The solution to Roger's 47 year old open question was finally found by Cai, Ganchev, Lempp, Miller and Soskova - the researcher. They extended Ganchev and Soskova's original proof of the definability of the total enumeration degrees from the local structure to the global structure. This is the most significant result obtained within this project, highly surpassing the initial expectations. It shows a strong relationship between the two investigated structures: it follows that the isomorphic copy of Turing degrees is a definable automorphism base for the structure of the enumeration degrees, thus if the Turing degrees are rigid then so are the enumeration degrees. The authors showed also that the relation on Turing degrees: "computably enumerable in", is first order definable in the enumeration degrees. The article containing this work is entitled "Defining totality in the enumeration degrees" has been accepted for publication in the Journal of the American Mathematical Society.

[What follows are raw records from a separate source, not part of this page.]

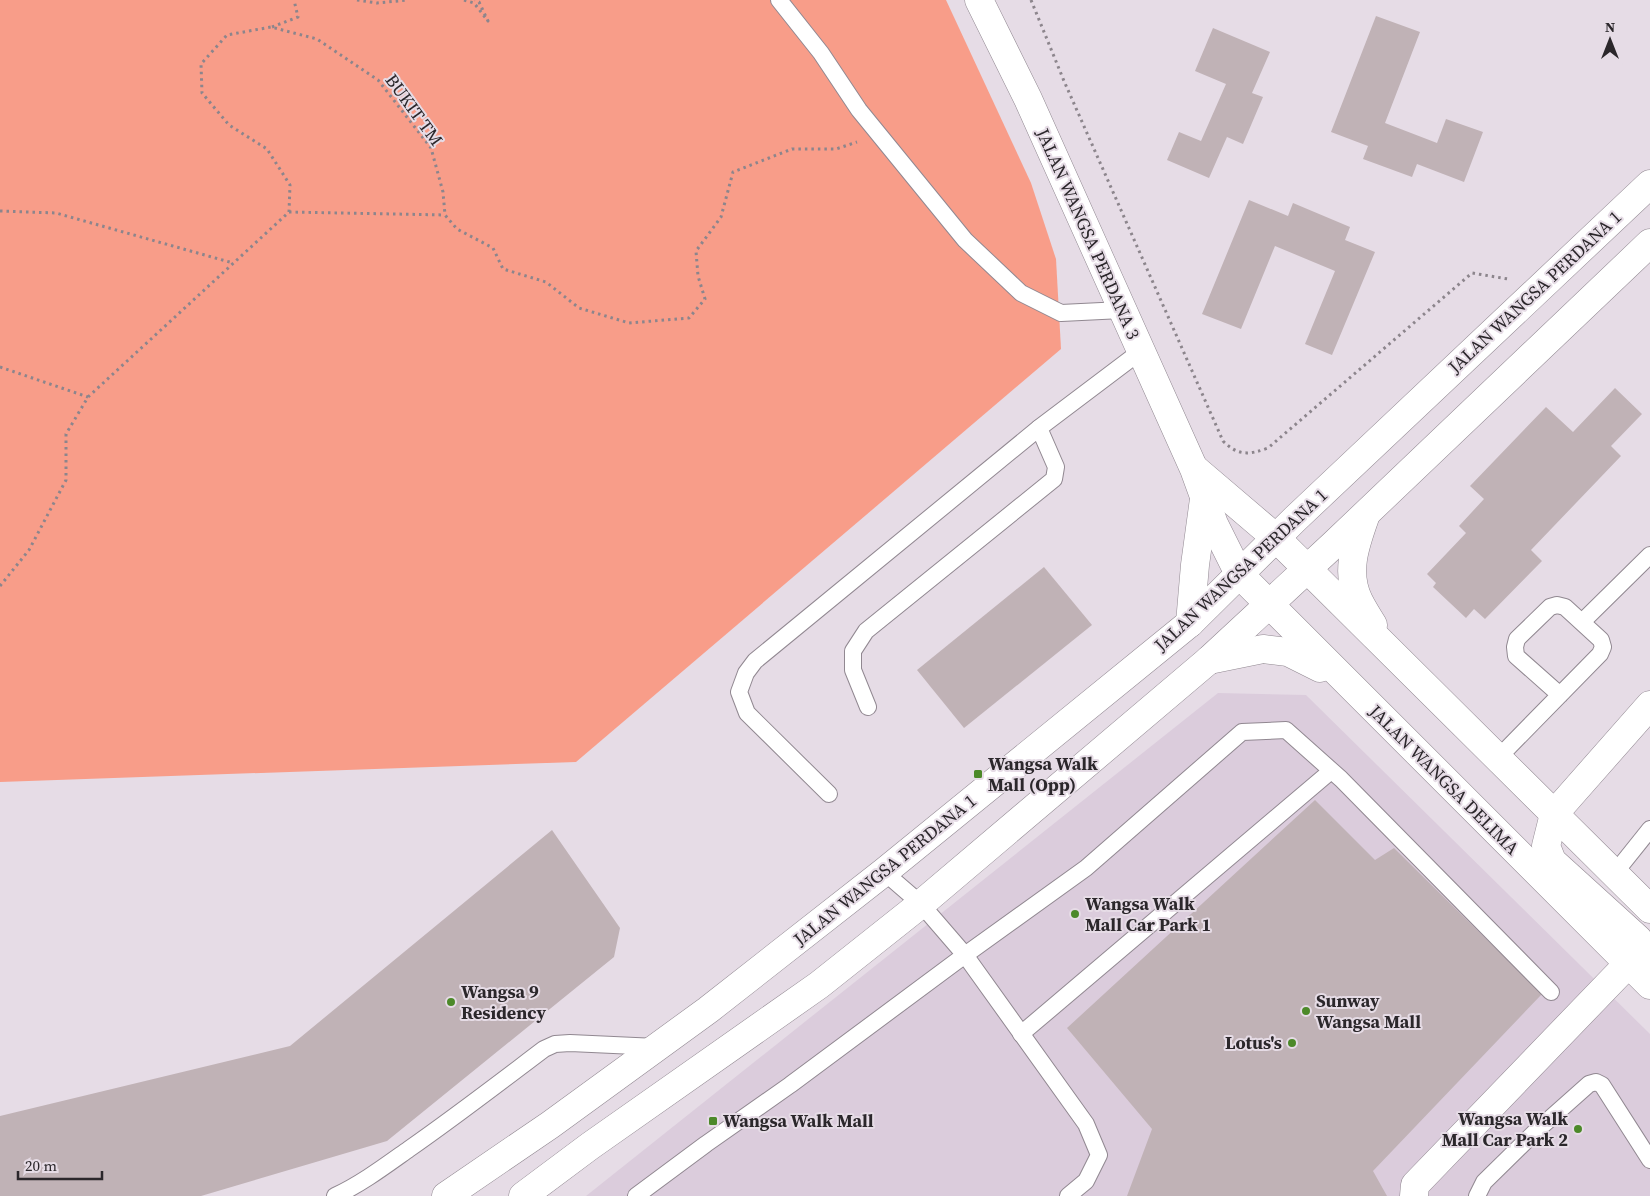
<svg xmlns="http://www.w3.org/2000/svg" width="1650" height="1196" viewBox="0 0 1650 1196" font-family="'Source Serif 4',serif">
<rect width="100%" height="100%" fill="#e6dce6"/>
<!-- built -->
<path fill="#dbccdc" d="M 1218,693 L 1306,695 L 1650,1034 L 1650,1196 L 586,1196 Z"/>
<!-- green -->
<path fill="#f89d89" d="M 0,0 L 946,0 L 1031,183 L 1056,259 L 1061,349 L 576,762 L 0,782 Z"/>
<!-- building -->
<g fill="#c0b2b6">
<path d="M 1376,16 L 1420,32 L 1385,123 L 1437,143 L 1446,119 L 1483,132 L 1464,182 L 1417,164 L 1412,177 L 1363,159 L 1368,146 L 1331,132 Z"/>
<path d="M 1213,28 L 1270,52 L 1252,93 L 1263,97 L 1243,144 L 1227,137 L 1209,178 L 1167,160 L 1179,132 L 1201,141 L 1226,84 L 1195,71 Z"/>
<path d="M 1249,200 L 1288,216 L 1293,203 L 1350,227 L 1345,240 L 1375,252 L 1332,355 L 1305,344 L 1335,271 L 1275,246 L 1241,329 L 1202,314 Z"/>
<path d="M 1615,388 L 1642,414 L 1611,446 L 1621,456 L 1531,550 L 1542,561 L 1485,619 L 1474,609 L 1466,618 L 1433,587 L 1436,583 L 1427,574 L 1466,533 L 1459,526 L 1484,499 L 1470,486 L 1546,407 L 1573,432 Z"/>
<path d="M 1044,567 L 1092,625 L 964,728 L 917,670 Z"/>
<path d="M 1315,800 L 1375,860 L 1394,848 L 1542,994 L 1373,1171 L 1387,1196 L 1127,1196 L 1152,1129 L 1067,1028 Z"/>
<path d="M 552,830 L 620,928 L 614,957 L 387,1141 L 201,1196 L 0,1196 L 0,1116 L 290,1046 Z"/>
</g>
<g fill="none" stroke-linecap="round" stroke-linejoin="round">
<!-- lane casing -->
<g stroke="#918891" stroke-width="18">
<g id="lane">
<path d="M 779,0 L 821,53 L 859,110 L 965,240 L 1021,293 L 1061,313 L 1122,310"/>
<path d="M 1582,622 L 1650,555"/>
<path d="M 868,707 L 853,670 L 853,651 L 866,631 L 1054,479 L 1056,467 L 1039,428"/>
<path d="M 1497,759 L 1600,654 L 1603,647 L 1601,640 L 1565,607 L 1557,605 L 1550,607 L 1517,639 L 1515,647 L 1516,656 L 1560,695"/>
<path d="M 829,794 L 747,713 L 739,692 L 746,673 L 755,661 L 1039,428 L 1141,351"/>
<path d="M 884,872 L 921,904 L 965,955 L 1086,1124 L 1099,1155 L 1086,1181 L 1068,1196"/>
<path d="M 1614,874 L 1650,829"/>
<path d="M 1021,1034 L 1331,771"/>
<path d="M 335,1196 C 361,1184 385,1166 409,1149 C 455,1117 499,1083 544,1049 L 555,1044 L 570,1043 L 657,1047"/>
<path d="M 636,1196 L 706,1144 L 790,1085 L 965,955 L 1086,868 L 1242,732 L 1286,730 L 1341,779 L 1551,992"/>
<path d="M 1477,1196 L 1484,1182 L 1535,1132 L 1589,1084 L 1596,1082 L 1602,1085 L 1650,1160"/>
</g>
</g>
<!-- street casing -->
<g stroke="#918891" stroke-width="29">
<g id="street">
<path d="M 1650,705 L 1554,814 L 1546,846 L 1552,861 L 1638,939 L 1650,968"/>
<path d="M 1414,1196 L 1415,1185 L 1629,963"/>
</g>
</g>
<!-- secondary casing -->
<g stroke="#918891" stroke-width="29">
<g id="secondary">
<path d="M 979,0 L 1028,99 L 1194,469 L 1214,524 L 1239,574 L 1650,985"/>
<path d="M 1195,469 L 1276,538 L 1650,909"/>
<path d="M 1365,517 C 1355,545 1345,573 1359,601 C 1363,609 1368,617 1373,625"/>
<path d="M 1190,623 L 1195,565 L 1204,499"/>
<path d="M 1209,660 L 1263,649 L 1288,652 L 1320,668"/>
<path d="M 446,1196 L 550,1125 L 708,1010 L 884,872 L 1190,623 L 1295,519 L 1650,184"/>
<path d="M 523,1196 L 590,1146 L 819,985 L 921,904 L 1209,660 L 1333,545 L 1650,243"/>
</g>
</g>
<!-- path -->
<g stroke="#8c858c" stroke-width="3" stroke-dasharray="2.5 4" stroke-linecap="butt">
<path d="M 357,0 L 377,3 L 408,0"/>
<path d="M 464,0 L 474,3 L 488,21 L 479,2 L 475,0"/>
<path d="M 1031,0 L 1064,81 L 1223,441 C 1238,456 1249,455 1268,448 L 1472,273 L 1508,279"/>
<path d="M 272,27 L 298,17 L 294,0"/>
<path d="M 0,211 L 56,213 L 233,263"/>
<path d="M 289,212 L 445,215"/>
<path d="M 0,367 L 88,397"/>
<path d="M 0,586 L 29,550 L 66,480 L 66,434 L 88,397 L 289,212 L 290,185 L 267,149 L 229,125 L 202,93 L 201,64 L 227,35 L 271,27 L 317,39 L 378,80 L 431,148 L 443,192 L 445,215 L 457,229 L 493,248 L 503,269 L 546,282 L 579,308 L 629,323 L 689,318 L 705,299 L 698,276 L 696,251 L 721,217 L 733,172 L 792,149 L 836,149 L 857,142"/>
</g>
<!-- lane -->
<use href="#lane" stroke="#fff" stroke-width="16"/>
<!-- street -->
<use href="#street" stroke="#fff" stroke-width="28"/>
<!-- secondary -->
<use href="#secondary" stroke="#fff" stroke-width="28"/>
</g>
<!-- markers -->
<g fill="#4c8929" stroke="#e6dce6" stroke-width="2">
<rect x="973" y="769" width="10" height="10" rx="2.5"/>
<circle cx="1075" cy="914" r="5"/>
<circle cx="451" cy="1002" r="5"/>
<circle cx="1306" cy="1011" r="5"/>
<circle cx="1292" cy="1043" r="5"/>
<rect x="708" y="1116" width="10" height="10" rx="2.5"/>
<circle cx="1578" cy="1129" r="5"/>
</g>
<g text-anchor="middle" stroke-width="4" stroke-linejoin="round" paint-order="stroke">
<!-- street labels -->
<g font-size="18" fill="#2b272b" stroke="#e6dce6">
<text transform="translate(414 110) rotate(54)" y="6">BUKIT TM</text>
<text transform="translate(1088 234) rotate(66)" y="6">JALAN WANGSA PERDANA 3</text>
<text transform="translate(1535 292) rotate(-43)" y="6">JALAN WANGSA PERDANA 1</text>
<text transform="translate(1241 570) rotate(-43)" y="6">JALAN WANGSA PERDANA 1</text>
<text transform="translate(1444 780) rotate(45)" y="6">JALAN WANGSA DELIMA</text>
<text transform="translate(885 870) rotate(-39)" y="6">JALAN WANGSA PERDANA 1</text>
</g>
<!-- poi labels -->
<g font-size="18" font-weight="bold" fill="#2b272b" stroke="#e6dce6" text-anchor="start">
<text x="988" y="770">Wangsa Walk<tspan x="988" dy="21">Mall (Opp)</tspan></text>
<text x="1085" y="910">Wangsa Walk<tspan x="1085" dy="21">Mall Car Park 1</tspan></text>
<text x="461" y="998">Wangsa 9<tspan x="461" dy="21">Residency</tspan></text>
<text x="1316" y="1007">Sunway<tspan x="1316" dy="21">Wangsa Mall</tspan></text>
<text x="1282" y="1049" text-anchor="end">Lotus's</text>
<text x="1568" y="1125" text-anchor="end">Wangsa Walk<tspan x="1568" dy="21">Mall Car Park 2</tspan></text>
<text x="723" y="1127">Wangsa Walk Mall</text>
</g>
</g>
<!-- north arrow -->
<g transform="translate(1610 40)" stroke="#e6dce6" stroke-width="4" paint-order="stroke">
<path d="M0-4L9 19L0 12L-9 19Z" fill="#2b272b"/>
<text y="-8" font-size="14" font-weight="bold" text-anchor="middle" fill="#2b272b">N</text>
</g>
<!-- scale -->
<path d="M18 1171v8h84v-8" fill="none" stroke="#2b272b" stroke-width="2.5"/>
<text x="25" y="1171" font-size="15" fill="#2b272b" stroke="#e6dce6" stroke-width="4" paint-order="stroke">20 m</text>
</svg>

Building on this work, in collaboration with Theodore Slaman, the researcher then investigated how automorphism properties of the local structure of the Turing degrees reflect on the global structure. Two more significant results were shown. The first one suggests a characterization of the local structure of the Turing degrees that is similar to the global one: Biinterpretability with First order arithmetic. Slaman and Soskova show that this is equivalent to rigidity of the local structure and prove that it is true, if we allow the use of parameters. Moving to the local structure of the enumeration degrees, the methodology becomes more powerful. Combined with the definability of the relation "c.e. in" allows Slaman and Soskova to show that the image of the c.e. degrees under the standard embedding is an automorphism base for the structure of the enumeration degrees. Thus the Biinterpretability conjecture for the enumeration degrees is implied by the rigidity of a very familiar structure - that of the computably enumerable degrees.

A finer analysis of the work of Slaman and Soskova, described above revealed that there are finitely many elements in the local structure of the enumeration degrees that determine the properties of every automorphism. This naturally suggests that we should study the first order definability properties in the local structure of the enumeration degrees, as these give restrictions on the possible behavior of an automorphism. Ganchev and Soskova showed that all levels of the jump hierarchy are definable in the local structure of the enumeration degrees, thereby achieving a longstanding goal and introducing a new technology that will likely play a role for definability results in the future.